Difficult but may be made easier if there is another sign of systemic sarcoidosis, e.g. bilateral hilar lymphadenopathy. Lumbar puncture may show a raised CSF ACE and an increased lymphocyte count. Confirm with biopsy, if possible—cerebral or meningeal tissue if no pulmonary involvement.
Arthralgia is common in sarcoidosis, but arthritis is unusual. Arthralgia commonly affects the ankles and feet in men, but also hands, wrists, and elbows. A subacute proximal myopathy can occur as well as bone cysts, especially of terminal phalanges. The latter show little response to systemic steroids.

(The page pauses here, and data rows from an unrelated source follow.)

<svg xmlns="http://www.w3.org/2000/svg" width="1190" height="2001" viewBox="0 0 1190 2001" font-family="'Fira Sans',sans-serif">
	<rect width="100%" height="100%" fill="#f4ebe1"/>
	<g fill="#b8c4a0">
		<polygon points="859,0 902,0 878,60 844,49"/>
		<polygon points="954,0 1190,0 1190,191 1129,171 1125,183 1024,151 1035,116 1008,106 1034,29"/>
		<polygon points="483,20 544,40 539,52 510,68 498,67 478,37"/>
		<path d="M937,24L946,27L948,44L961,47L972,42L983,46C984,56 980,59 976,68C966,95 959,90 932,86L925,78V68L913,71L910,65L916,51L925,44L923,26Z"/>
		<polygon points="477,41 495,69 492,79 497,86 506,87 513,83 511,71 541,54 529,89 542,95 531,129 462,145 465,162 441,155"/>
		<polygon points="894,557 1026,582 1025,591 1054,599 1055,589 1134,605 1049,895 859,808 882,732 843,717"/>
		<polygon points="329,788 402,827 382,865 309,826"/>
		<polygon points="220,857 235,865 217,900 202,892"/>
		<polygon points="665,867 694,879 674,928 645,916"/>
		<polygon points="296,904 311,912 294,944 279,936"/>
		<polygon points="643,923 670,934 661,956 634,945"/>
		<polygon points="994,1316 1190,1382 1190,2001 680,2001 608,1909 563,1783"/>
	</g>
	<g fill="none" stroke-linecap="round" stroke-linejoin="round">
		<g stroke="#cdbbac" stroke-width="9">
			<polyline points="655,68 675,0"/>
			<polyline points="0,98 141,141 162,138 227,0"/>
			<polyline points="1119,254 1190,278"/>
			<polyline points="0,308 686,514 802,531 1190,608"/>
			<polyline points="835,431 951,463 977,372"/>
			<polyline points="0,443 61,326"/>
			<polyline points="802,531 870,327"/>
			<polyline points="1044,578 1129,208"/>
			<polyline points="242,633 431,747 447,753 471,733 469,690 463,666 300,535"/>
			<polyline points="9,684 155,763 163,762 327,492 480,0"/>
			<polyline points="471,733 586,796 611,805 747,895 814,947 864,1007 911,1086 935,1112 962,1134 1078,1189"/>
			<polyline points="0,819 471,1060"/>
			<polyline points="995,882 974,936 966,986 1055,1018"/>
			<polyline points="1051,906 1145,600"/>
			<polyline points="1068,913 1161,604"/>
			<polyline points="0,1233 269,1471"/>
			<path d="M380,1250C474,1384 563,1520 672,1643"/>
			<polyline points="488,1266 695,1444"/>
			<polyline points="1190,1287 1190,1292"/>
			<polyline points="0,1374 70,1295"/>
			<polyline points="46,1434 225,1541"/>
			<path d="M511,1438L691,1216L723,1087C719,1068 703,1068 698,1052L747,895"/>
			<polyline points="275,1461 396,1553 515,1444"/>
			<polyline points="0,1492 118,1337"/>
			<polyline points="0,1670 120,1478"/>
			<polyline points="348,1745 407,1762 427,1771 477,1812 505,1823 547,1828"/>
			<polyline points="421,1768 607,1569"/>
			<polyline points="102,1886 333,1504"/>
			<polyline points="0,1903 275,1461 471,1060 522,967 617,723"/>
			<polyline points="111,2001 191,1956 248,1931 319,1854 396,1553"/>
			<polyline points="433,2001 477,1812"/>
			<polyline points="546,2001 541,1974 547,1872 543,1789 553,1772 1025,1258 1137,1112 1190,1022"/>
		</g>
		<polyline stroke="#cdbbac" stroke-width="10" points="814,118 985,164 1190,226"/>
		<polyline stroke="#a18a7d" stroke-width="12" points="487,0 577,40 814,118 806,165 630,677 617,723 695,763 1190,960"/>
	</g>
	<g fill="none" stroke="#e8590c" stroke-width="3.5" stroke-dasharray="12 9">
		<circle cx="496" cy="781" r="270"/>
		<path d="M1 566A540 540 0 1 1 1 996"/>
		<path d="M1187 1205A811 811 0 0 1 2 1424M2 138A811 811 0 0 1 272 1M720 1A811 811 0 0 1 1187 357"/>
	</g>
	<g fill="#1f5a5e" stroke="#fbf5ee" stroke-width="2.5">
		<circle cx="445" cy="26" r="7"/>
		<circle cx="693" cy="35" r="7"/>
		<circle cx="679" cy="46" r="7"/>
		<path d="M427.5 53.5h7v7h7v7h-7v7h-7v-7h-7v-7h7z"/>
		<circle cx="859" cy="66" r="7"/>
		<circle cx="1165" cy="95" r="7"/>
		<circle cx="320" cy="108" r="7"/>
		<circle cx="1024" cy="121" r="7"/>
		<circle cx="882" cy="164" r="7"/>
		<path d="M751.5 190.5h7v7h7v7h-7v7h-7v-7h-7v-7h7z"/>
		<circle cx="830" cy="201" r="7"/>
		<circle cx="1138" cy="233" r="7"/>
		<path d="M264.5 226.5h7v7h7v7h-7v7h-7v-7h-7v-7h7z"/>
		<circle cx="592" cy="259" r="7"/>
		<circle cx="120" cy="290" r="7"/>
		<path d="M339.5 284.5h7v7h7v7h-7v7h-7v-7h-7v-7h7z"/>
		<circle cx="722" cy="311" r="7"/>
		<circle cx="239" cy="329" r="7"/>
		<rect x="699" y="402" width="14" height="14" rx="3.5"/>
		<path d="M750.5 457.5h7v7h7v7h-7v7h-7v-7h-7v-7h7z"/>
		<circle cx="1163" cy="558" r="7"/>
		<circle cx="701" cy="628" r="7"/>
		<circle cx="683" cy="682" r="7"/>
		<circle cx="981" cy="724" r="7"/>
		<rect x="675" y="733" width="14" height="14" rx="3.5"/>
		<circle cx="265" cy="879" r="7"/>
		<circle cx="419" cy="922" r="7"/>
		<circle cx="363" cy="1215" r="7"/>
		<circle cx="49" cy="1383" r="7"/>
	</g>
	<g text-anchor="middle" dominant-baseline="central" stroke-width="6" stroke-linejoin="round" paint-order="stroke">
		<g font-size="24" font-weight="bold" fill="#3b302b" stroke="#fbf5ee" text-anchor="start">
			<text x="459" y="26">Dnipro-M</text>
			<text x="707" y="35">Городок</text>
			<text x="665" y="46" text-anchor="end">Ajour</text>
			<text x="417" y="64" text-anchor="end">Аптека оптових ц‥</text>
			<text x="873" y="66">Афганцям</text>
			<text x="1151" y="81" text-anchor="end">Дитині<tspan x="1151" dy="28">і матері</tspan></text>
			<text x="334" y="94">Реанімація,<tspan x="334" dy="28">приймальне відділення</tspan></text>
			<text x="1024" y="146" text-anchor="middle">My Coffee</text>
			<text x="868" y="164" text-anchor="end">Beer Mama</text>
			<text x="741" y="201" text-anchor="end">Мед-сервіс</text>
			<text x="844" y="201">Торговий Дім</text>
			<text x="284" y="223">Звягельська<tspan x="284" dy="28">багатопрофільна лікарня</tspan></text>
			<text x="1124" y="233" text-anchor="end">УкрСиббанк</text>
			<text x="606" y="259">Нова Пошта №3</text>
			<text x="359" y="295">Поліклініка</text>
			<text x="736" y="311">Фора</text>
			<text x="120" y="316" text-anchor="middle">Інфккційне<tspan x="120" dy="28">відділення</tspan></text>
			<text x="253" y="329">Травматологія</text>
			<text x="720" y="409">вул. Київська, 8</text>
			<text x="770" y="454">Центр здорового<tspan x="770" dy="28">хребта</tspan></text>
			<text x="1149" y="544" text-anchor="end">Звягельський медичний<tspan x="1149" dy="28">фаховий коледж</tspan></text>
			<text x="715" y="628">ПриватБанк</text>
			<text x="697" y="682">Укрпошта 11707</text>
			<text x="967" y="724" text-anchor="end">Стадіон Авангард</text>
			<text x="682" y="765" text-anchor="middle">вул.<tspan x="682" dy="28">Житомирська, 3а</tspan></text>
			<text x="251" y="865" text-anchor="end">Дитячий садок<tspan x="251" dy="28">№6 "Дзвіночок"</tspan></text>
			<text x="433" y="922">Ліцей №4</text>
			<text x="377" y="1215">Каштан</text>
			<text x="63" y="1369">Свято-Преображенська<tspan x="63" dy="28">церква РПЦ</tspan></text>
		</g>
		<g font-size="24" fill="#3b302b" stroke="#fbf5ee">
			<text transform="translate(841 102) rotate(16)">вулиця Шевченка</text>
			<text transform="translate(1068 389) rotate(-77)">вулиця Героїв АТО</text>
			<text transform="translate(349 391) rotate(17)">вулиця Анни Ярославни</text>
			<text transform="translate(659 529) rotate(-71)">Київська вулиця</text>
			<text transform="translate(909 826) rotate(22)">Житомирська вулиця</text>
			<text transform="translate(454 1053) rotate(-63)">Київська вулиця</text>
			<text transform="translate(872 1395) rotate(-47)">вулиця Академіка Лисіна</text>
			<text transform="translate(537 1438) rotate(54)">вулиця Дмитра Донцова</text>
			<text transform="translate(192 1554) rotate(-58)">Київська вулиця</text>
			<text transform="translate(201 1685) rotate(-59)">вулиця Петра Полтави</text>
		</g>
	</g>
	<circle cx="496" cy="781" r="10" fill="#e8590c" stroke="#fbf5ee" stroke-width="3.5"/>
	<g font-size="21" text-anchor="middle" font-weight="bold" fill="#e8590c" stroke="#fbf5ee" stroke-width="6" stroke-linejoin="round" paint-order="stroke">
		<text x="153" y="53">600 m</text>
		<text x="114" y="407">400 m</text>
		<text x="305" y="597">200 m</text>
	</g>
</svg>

60% of liver biopsies on patients with sarcoidosis show granuloma. Frequently asymptomatic. Hepatomegaly unusual but can get portal fibrosis and cirrhosis. LFTs suggestive if 3× normal, especially ALP and γGT.
Splenomegaly can occur and may be massive, causing abdominal discomfort. A massive spleen may require splenectomy to avoid rupture. Associated anaemia, neutropenia, and thrombocytopenia. Lymphopenia often seen.
Nasal or laryngeal granuloma. Sinus invasion. Parotid and other salivary gland enlargement, dry mouth.